Try it: What lines of the data hold the string "FileFunction"? Copy them all.

Records for this exercise:
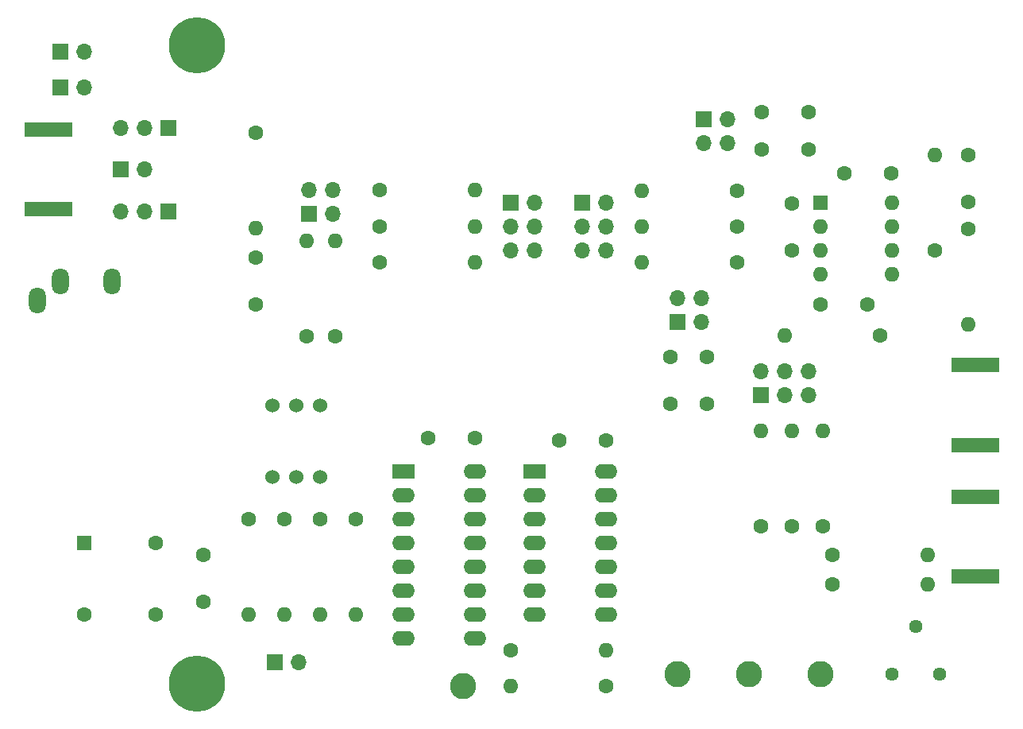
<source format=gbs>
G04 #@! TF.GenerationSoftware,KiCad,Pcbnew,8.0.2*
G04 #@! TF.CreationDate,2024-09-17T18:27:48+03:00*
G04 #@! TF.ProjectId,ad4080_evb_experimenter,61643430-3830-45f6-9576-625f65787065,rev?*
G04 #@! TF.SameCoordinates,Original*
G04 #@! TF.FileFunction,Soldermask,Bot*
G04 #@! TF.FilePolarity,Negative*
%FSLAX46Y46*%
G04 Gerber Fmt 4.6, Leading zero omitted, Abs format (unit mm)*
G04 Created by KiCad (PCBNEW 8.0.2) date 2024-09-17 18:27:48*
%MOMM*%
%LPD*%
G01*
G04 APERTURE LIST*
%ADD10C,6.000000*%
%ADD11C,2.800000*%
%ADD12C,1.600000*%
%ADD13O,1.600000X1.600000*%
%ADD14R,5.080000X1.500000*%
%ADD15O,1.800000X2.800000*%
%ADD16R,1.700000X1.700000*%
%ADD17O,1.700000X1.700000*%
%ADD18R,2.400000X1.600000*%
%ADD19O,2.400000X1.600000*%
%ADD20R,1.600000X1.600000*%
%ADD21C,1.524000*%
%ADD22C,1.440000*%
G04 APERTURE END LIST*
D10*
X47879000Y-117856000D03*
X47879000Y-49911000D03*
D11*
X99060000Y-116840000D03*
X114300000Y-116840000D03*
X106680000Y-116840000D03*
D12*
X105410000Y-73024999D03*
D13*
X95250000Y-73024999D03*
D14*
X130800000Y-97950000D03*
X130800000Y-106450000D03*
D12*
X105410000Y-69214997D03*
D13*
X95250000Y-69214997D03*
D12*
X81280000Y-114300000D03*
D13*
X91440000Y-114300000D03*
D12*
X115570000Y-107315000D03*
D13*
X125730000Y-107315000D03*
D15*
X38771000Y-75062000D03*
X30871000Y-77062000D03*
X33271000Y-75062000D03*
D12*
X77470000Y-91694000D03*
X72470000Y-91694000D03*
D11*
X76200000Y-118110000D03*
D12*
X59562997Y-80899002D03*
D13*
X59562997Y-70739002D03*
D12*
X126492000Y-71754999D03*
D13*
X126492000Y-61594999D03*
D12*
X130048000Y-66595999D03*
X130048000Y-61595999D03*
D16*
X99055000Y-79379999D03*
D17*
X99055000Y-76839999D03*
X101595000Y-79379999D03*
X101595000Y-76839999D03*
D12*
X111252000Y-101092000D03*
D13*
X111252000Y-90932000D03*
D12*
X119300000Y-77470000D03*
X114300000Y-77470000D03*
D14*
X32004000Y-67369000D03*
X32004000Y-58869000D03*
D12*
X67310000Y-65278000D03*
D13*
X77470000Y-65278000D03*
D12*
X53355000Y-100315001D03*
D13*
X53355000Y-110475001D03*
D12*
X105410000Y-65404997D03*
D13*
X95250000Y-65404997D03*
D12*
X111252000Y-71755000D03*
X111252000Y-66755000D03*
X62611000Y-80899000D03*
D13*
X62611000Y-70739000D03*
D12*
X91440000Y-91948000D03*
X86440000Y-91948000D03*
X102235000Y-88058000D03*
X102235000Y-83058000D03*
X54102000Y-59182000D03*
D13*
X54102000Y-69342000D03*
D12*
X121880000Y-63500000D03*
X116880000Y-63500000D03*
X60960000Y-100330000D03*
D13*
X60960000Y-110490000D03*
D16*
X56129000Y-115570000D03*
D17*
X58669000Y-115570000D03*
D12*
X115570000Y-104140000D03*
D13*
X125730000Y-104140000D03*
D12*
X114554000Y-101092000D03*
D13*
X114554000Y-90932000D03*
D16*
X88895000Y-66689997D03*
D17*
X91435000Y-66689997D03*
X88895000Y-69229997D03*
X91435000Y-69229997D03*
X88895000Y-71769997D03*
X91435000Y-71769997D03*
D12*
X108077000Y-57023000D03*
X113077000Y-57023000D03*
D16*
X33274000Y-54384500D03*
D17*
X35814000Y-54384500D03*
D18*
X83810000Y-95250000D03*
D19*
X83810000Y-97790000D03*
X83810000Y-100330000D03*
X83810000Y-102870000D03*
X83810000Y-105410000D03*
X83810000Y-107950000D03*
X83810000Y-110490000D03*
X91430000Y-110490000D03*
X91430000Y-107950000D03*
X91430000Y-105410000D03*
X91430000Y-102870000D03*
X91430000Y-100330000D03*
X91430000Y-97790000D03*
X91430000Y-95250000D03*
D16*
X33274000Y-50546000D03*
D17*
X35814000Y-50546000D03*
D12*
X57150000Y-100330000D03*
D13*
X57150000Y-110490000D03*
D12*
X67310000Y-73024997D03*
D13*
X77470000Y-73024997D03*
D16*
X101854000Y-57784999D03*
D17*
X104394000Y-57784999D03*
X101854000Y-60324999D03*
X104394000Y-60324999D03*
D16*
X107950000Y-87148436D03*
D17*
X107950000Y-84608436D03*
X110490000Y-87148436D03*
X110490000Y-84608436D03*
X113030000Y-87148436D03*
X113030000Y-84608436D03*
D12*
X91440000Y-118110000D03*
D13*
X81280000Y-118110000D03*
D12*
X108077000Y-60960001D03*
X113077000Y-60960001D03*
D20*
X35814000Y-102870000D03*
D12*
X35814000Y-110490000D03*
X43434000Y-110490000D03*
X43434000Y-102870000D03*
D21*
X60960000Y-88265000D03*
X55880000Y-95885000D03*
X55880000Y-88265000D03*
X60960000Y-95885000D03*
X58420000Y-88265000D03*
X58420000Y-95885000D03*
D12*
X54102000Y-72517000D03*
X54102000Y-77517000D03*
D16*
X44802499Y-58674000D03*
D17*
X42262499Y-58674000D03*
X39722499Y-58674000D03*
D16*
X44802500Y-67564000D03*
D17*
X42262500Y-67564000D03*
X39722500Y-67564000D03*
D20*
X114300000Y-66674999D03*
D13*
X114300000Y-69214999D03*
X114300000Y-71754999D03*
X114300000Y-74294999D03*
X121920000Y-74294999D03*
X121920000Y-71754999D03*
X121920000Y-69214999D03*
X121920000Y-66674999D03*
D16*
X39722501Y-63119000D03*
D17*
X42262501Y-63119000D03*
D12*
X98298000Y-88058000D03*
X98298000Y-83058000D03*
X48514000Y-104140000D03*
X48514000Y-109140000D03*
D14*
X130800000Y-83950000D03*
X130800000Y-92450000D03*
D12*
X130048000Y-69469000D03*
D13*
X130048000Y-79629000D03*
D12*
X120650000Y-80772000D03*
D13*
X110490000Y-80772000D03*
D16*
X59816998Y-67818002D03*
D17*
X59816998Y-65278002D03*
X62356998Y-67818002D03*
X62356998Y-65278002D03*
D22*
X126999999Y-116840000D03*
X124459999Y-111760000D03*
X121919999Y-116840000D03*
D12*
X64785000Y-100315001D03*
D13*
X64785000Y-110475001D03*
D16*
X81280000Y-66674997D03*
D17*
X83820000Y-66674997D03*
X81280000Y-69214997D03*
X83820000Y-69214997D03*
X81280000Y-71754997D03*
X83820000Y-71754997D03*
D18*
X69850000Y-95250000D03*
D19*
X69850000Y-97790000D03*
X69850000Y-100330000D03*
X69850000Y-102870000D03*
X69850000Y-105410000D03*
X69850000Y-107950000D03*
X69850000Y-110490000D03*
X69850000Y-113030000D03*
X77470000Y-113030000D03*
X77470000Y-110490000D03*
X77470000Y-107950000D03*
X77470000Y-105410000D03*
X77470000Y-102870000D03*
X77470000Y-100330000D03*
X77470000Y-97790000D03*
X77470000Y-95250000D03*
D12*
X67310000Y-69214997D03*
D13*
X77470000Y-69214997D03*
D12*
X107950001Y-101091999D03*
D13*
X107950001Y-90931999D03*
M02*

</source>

==

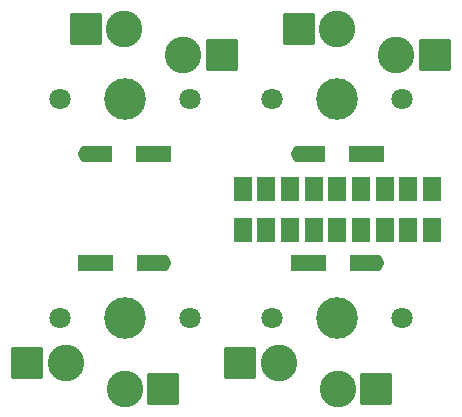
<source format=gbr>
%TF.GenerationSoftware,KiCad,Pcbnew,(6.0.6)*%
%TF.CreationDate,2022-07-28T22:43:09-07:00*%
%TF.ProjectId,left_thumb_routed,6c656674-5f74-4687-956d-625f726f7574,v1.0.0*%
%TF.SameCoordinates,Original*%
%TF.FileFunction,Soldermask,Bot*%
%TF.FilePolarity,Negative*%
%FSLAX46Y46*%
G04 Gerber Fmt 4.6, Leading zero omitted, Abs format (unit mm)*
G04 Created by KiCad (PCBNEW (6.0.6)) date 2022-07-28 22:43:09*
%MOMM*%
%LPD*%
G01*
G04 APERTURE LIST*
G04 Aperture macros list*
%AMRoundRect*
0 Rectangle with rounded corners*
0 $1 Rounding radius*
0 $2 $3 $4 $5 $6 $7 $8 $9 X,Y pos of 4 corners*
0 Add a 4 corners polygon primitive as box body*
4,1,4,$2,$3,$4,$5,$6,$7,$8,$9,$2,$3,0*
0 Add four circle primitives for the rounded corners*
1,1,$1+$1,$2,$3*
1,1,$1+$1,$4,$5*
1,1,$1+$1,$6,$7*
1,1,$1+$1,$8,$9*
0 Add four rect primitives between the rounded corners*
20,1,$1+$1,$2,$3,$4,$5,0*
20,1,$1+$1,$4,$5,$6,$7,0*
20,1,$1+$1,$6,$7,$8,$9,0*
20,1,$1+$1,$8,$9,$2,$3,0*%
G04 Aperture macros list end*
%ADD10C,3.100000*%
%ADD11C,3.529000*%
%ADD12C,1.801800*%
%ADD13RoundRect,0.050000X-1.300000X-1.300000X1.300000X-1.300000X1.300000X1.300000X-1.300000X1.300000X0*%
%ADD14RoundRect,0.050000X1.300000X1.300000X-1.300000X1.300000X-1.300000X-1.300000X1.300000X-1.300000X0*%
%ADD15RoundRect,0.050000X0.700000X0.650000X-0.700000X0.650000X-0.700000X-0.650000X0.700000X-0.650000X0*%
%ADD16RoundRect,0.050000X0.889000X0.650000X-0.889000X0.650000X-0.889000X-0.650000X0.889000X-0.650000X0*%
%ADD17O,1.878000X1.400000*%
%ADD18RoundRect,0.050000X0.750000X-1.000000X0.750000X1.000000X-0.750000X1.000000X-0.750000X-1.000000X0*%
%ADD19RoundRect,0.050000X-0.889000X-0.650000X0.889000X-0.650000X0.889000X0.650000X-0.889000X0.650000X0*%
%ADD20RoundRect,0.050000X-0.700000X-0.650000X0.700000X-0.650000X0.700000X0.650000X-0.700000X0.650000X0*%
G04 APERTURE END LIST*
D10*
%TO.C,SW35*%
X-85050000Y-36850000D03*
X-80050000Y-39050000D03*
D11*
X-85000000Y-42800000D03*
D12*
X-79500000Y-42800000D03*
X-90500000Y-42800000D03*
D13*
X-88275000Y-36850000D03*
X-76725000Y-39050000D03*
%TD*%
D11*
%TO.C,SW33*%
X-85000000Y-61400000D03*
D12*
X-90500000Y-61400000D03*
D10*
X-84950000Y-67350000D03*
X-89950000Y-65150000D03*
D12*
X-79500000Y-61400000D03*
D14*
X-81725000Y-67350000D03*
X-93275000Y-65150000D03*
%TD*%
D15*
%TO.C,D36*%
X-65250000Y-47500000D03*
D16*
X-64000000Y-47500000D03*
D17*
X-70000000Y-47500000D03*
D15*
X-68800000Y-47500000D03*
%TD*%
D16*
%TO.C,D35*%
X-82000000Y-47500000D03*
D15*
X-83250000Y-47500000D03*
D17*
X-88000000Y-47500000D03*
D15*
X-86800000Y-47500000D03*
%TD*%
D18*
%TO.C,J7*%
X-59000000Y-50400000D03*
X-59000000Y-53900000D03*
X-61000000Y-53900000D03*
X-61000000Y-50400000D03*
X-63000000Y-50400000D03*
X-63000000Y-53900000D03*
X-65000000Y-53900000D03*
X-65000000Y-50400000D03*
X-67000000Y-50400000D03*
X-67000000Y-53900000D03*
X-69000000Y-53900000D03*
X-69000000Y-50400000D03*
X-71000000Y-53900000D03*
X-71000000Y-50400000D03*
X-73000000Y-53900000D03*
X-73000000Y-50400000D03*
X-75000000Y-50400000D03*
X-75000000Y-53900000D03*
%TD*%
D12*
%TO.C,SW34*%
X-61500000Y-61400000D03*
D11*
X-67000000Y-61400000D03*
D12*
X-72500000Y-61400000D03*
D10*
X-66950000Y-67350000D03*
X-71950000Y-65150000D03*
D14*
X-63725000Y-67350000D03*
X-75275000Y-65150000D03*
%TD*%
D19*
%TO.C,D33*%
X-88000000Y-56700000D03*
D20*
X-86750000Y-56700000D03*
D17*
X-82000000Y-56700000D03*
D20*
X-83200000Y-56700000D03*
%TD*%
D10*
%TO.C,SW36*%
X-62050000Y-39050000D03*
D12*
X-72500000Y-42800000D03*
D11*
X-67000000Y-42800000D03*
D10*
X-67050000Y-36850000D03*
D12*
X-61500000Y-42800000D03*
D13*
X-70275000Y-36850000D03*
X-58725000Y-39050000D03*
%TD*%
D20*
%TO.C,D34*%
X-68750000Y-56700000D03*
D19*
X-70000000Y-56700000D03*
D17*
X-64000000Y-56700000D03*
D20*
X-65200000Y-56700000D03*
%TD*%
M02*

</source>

Answer section:
G04 #@! TF.FileFunction,Soldermask,Bot*
%TF.FileFunction,Soldermask,Bot*%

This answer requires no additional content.